Repository PR template: Before writing the PR body, check whether .github/PULL_REQUEST_TEMPLATE.md exists at the root of the repo where the change lives. If it exists, use that file as the structure: same sections and headings (e.g. Summary, Ticket Link, Screenshots, Release Note), fill placeholders, and remove instructional HTML comments so the submitted description is clean. If the file is missing, use a sensible minimal structure (title + short summary + ticket link) that still follows the public description policy below.

When a template includes release notes or admin-facing text (e.g. release-note blocks), apply the same vagueness as the Summary—do not describe the vulnerability in detail for end readers of release notes.

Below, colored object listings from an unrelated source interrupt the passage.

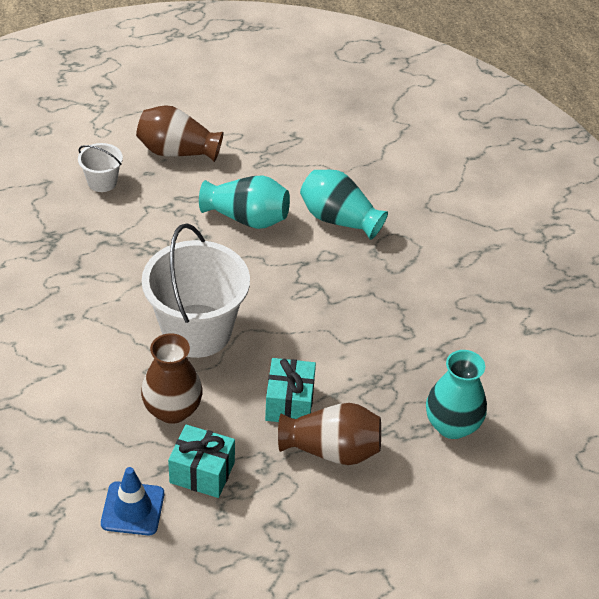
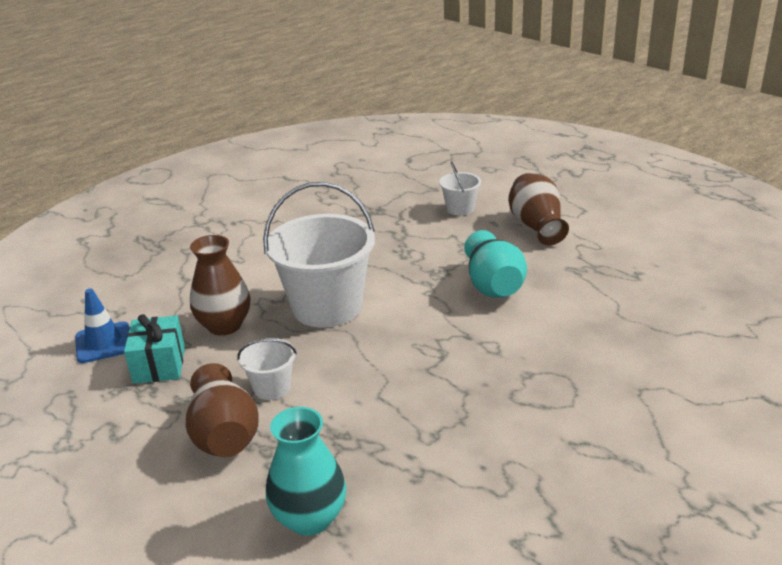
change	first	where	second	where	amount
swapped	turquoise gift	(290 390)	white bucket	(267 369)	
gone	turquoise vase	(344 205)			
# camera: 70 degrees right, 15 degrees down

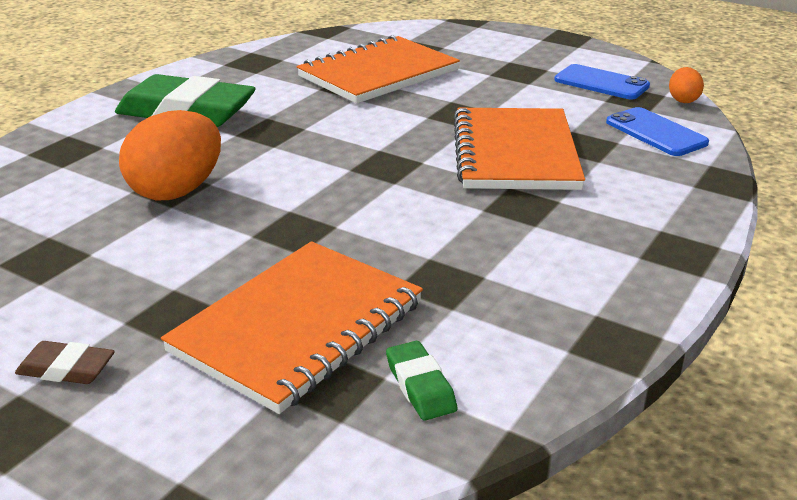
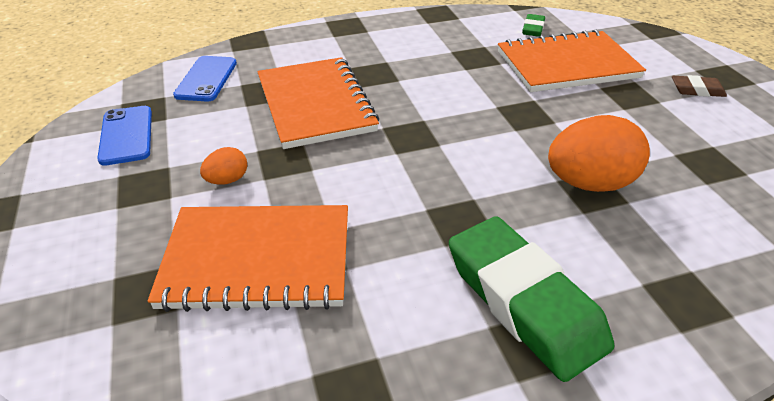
change	first	where	second	where	amount
shifted	orange egg	(686 85)		(223 166)	
rotated	orange notebook	(519 149)		(318 103)	60 degrees counterclockwise
rotated	brown eraser	(65 362)		(699 86)	45 degrees counterclockwise
# camera: 140 degrees left, 10 degrees up

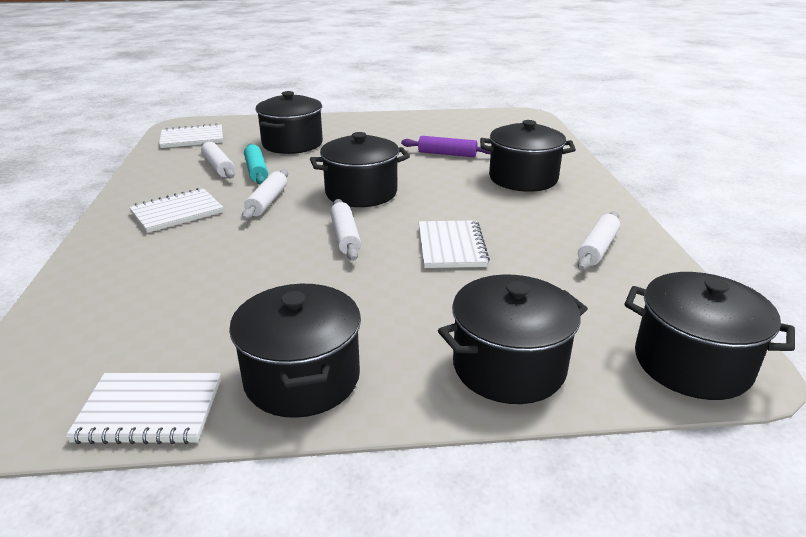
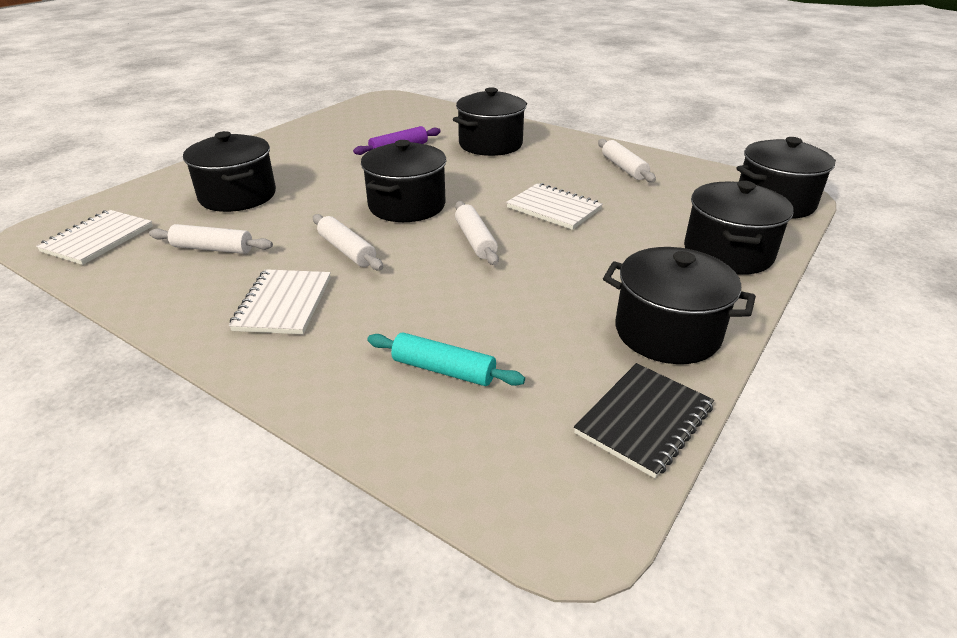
change	first	where	second	where	amount
shifted	turquoise rolling pin	(256 164)		(446 359)	
rotated	white rolling pin	(345 230)		(477 233)	45 degrees clockwise
repainted	white notebook	(143 408)	black notebook	(644 420)	
# camera: 50 degrees left, 5 degrees up

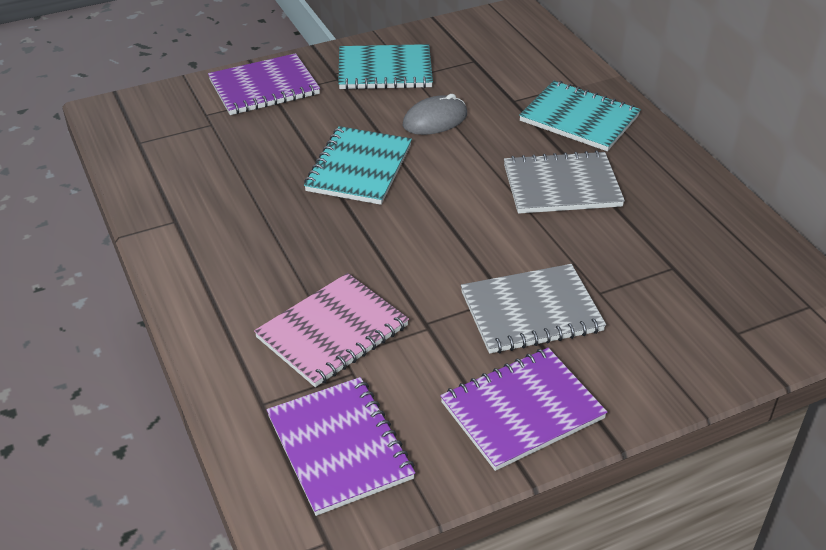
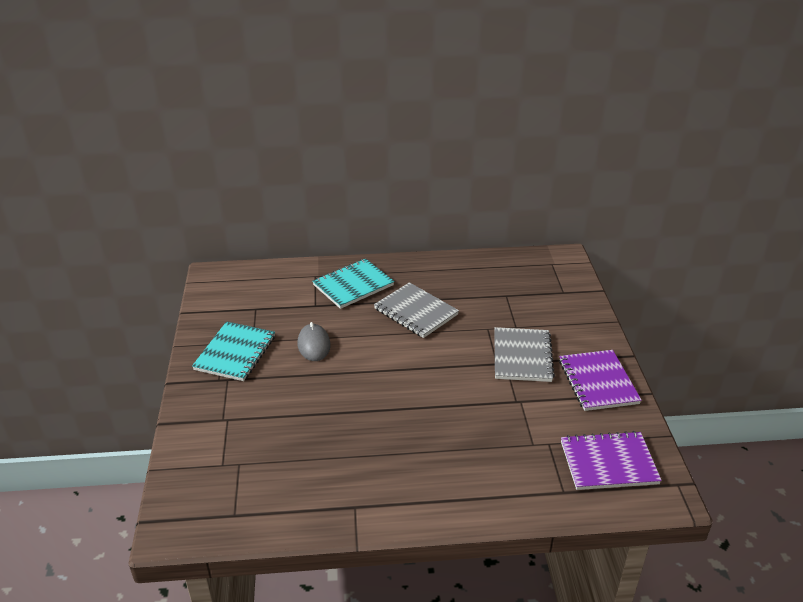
change	first	where	second	where	amount
rotated	grey notebook	(564 182)		(416 310)	60 degrees counterclockwise
gone	purple notebook	(264 84)			
gone	pink notebook	(331 330)			
gone	turquoise notebook	(358 165)			
# camera: 70 degrees left, 5 degrees down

Public description policy (open source): Mattermost code is public. PR titles and bodies must not educate malicious readers about how to exploit the issue. Omit severity labels, exploit recipes, and precise vulnerable behavior from the GitHub/GitLab description. Keep that detail in Jira and private channels.

Avoid (too specific)Prefer (vague but accurate)
Fix medium vulnerability where someone can read any message through GET /api/v4/xyzFix access issue with GET /api/v4/xyz
Prevent IDOR allowing arbitrary file downloadTighten authorization on file attachment endpoint
Patch SQL injection in searchHarden search query handling

Guidelines:

  • Describe what area changed (endpoint, feature, permission check) without explaining how it was wrong before.
  • Linking the Jira ticket in the PR is fine for maintainers; the ticket holds full context.
  • Commit messages on the branch should follow the same discipline when they will appear on the public default branch.
  • For template sections that do not apply (e.g. Screenshots for a backend-only fix), follow what the template says—often a short "N/A" or "No UI changes" line rather than omitting the section, if the template expects every heading present.

Anti-patterns (orchestrator)

  • Implementing or editing app code or tests directly.
  • Combining "write test and fix" in one sub agent for the initial fix (breaks TDD discipline for this workflow).
  • Skipping Phase 3 for "small" fixes—scope review to the ticket, but still run the security pass.
  • Public PR text that spells out exploitability, severity, or step-by-step abuse (use Jira for that).
  • Opening security-fix PRs as draft by default when the intent is to ship review-ready work (use non-draft unless the user wants draft).
  • Ignoring .github/PULL_REQUEST_TEMPLATE.md when that file exists in the target repo (structure PR content to match it).